What the task requires – Type out the text of every entry below word for word, without the pictures.
==== Records to use
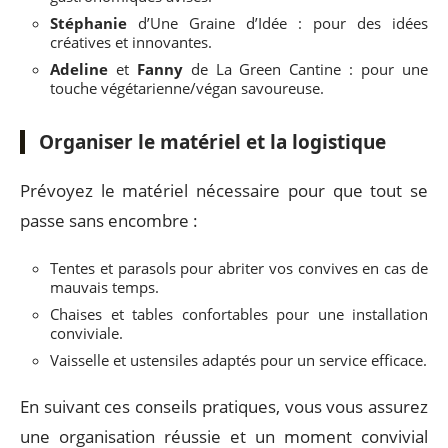
Stéphanie
d’Une Graine d’Idée : pour des idées
créatives et innovantes.
Adeline
et
Fanny
de La Green Cantine : pour une
touche végétarienne/végan savoureuse.
Organiser le matériel et la logistique
Prévoyez le matériel nécessaire pour que tout se
passe sans encombre :
Tentes et parasols pour abriter vos convives en cas de
mauvais temps.
Chaises et tables confortables pour une installation
conviviale.
Vaisselle et ustensiles adaptés pour un service efficace.
En suivant ces conseils pratiques, vous vous assurez
une organisation réussie et un moment convivial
========
Output below –
Stéphanie
d’Une Graine d’Idée : pour des idées
créatives et innovantes.
Adeline
et
Fanny
de La Green Cantine : pour une
touche végétarienne/végan savoureuse.
Organiser le matériel et la logistique
Prévoyez le matériel nécessaire pour que tout se
passe sans encombre :
Tentes et parasols pour abriter vos convives en cas de
mauvais temps.
Chaises et tables confortables pour une installation
conviviale.
Vaisselle et ustensiles adaptés pour un service efficace.
En suivant ces conseils pratiques, vous vous assurez
une organisation réussie et un moment convivial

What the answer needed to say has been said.